Saved entries
◆ ◆ ◆

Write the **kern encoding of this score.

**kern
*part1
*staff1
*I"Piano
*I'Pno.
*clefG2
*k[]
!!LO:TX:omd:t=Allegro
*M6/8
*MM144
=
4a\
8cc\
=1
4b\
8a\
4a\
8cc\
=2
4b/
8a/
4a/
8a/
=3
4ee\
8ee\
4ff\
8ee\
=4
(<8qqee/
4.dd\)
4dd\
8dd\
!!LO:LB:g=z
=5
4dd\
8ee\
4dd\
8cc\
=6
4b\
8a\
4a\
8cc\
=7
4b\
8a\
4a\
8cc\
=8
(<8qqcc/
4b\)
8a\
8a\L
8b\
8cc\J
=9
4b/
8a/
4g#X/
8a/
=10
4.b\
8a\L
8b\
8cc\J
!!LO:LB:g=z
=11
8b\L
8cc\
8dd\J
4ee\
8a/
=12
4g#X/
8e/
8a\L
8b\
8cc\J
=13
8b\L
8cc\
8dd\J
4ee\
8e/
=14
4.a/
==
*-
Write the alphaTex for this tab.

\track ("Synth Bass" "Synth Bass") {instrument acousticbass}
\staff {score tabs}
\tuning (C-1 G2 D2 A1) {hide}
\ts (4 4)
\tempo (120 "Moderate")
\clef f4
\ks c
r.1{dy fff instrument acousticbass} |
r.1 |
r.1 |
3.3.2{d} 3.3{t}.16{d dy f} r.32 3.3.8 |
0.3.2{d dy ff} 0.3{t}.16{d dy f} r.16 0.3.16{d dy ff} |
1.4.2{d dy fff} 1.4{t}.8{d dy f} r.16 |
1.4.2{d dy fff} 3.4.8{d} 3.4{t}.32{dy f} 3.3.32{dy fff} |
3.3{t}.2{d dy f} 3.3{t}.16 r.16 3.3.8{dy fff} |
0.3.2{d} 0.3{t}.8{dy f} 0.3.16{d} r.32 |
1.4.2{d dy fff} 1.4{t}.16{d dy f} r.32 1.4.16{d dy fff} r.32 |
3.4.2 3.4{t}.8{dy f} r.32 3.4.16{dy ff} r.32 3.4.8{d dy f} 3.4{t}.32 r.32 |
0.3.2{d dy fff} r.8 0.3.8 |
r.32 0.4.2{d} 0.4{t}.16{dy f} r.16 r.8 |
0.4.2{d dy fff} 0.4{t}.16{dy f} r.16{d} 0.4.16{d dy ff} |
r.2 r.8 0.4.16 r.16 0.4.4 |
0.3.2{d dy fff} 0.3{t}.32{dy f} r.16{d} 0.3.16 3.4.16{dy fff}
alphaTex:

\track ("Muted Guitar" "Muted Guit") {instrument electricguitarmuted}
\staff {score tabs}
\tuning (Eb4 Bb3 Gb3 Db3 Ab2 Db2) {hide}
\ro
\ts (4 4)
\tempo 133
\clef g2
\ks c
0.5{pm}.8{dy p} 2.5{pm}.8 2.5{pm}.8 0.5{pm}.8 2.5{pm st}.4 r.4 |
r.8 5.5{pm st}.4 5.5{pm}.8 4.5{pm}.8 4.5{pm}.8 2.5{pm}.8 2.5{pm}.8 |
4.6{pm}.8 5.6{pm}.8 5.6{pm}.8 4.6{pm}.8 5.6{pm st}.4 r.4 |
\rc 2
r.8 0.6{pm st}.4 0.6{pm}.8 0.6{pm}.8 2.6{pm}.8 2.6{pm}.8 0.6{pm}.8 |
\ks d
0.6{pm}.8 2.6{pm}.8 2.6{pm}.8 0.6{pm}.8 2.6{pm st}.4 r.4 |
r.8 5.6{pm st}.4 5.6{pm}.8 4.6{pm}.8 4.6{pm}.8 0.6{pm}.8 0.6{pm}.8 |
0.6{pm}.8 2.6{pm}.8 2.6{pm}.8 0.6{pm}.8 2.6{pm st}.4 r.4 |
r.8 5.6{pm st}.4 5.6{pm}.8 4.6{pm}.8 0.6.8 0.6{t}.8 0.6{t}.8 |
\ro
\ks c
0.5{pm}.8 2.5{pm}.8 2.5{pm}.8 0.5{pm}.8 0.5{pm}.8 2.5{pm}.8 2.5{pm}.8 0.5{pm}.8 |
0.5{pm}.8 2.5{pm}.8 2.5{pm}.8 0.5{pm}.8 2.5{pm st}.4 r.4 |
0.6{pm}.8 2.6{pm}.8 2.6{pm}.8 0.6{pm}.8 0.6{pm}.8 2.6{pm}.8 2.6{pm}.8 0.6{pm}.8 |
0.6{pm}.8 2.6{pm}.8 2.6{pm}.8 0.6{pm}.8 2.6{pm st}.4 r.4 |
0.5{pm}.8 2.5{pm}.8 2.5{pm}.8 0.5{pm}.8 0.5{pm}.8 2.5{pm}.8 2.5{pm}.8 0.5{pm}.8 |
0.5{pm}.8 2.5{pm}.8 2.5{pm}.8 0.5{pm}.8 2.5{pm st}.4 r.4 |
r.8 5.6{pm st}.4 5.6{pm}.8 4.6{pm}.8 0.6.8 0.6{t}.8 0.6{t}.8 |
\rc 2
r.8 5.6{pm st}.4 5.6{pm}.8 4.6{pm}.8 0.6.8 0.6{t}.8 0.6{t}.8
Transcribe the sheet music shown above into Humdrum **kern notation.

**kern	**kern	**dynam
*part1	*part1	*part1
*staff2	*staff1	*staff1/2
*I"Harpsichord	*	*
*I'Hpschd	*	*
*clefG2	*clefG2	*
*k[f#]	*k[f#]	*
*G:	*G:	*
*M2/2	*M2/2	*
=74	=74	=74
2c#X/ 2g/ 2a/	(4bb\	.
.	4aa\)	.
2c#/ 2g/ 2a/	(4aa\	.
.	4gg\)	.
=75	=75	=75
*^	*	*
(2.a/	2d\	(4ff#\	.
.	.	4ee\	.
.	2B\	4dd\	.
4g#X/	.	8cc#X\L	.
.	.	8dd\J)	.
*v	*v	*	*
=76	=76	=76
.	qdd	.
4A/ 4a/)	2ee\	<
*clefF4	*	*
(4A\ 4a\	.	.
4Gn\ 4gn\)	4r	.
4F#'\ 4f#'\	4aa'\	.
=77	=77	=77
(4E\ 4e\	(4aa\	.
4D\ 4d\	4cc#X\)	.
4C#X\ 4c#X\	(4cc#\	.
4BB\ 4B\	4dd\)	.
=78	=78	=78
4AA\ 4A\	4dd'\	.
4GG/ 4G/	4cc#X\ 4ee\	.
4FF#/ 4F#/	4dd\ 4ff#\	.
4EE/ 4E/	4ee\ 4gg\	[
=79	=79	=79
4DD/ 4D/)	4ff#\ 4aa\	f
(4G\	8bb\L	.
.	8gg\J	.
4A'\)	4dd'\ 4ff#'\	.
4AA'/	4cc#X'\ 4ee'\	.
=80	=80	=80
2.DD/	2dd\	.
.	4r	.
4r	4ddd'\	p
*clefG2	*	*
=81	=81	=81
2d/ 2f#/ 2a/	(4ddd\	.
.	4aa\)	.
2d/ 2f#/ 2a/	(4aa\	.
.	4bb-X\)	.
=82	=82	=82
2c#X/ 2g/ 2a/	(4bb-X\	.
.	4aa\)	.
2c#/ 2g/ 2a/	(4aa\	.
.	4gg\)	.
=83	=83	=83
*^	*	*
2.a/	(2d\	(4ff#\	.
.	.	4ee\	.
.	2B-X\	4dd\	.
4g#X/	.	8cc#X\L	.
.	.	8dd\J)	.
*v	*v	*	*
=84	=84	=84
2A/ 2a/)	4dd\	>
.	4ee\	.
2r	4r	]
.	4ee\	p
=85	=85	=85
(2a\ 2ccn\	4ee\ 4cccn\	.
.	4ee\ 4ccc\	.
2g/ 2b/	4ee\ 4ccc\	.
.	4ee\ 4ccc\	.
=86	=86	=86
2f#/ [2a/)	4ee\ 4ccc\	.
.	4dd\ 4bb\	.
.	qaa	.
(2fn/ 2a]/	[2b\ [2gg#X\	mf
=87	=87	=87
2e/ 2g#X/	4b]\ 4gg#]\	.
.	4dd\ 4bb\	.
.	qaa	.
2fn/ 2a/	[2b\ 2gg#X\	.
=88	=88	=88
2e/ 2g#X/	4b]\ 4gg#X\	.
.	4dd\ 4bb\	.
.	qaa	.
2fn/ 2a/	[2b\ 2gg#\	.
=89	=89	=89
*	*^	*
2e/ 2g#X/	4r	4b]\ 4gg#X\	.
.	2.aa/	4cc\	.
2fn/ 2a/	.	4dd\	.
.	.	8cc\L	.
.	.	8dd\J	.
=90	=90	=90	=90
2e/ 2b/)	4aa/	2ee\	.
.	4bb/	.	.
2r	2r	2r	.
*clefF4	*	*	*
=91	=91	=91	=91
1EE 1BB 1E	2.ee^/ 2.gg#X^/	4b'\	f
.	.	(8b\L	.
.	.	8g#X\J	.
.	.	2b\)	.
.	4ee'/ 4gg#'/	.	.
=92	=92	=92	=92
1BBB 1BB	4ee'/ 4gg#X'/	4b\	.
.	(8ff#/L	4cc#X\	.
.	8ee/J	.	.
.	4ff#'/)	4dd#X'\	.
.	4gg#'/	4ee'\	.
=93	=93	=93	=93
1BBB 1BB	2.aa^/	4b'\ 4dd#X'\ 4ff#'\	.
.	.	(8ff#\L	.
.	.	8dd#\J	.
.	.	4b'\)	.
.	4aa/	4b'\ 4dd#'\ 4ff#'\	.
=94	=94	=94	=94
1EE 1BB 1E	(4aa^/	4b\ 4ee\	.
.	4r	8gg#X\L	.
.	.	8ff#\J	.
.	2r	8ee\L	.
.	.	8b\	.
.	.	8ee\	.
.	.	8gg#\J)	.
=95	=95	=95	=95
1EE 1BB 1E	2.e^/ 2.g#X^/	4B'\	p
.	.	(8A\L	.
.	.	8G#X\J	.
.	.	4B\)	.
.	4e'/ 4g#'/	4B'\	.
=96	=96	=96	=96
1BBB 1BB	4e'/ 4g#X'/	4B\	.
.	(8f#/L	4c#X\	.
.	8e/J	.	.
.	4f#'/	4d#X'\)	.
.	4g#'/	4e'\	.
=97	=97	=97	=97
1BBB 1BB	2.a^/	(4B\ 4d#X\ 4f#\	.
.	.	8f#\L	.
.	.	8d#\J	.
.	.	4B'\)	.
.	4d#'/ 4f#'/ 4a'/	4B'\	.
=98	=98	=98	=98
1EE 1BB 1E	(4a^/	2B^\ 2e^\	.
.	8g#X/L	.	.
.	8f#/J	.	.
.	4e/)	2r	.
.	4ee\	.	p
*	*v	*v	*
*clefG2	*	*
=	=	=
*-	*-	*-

◆ ◆ ◆

## Task to complete
Rewrite the entries from their first line through the line with "Write the alphaTex for this tab." as a numbered list, leaving out blank lines.

## Exercise output
1. Write the **kern encoding of this score.
2. **kern
3. *part1
4. *staff1
5. *I"Piano
6. *I'Pno.
7. *clefG2
8. *k[]
9. !!LO:TX:omd:t=Allegro
10. *M6/8
11. *MM144
12. =
13. 4a\
14. 8cc\
15. =1
16. 4b\
17. 8a\
18. 4a\
19. 8cc\
20. =2
21. 4b/
22. 8a/
23. 4a/
24. 8a/
25. =3
26. 4ee\
27. 8ee\
28. 4ff\
29. 8ee\
30. =4
31. (<8qqee/
32. 4.dd\)
33. 4dd\
34. 8dd\
35. !!LO:LB:g=z
36. =5
37. 4dd\
38. 8ee\
39. 4dd\
40. 8cc\
41. =6
42. 4b\
43. 8a\
44. 4a\
45. 8cc\
46. =7
47. 4b\
48. 8a\
49. 4a\
50. 8cc\
51. =8
52. (<8qqcc/
53. 4b\)
54. 8a\
55. 8a\L
56. 8b\
57. 8cc\J
58. =9
59. 4b/
60. 8a/
61. 4g#X/
62. 8a/
63. =10
64. 4.b\
65. 8a\L
66. 8b\
67. 8cc\J
68. !!LO:LB:g=z
69. =11
70. 8b\L
71. 8cc\
72. 8dd\J
73. 4ee\
74. 8a/
75. =12
76. 4g#X/
77. 8e/
78. 8a\L
79. 8b\
80. 8cc\J
81. =13
82. 8b\L
83. 8cc\
84. 8dd\J
85. 4ee\
86. 8e/
87. =14
88. 4.a/
89. ==
90. *-
91. Write the alphaTex for this tab.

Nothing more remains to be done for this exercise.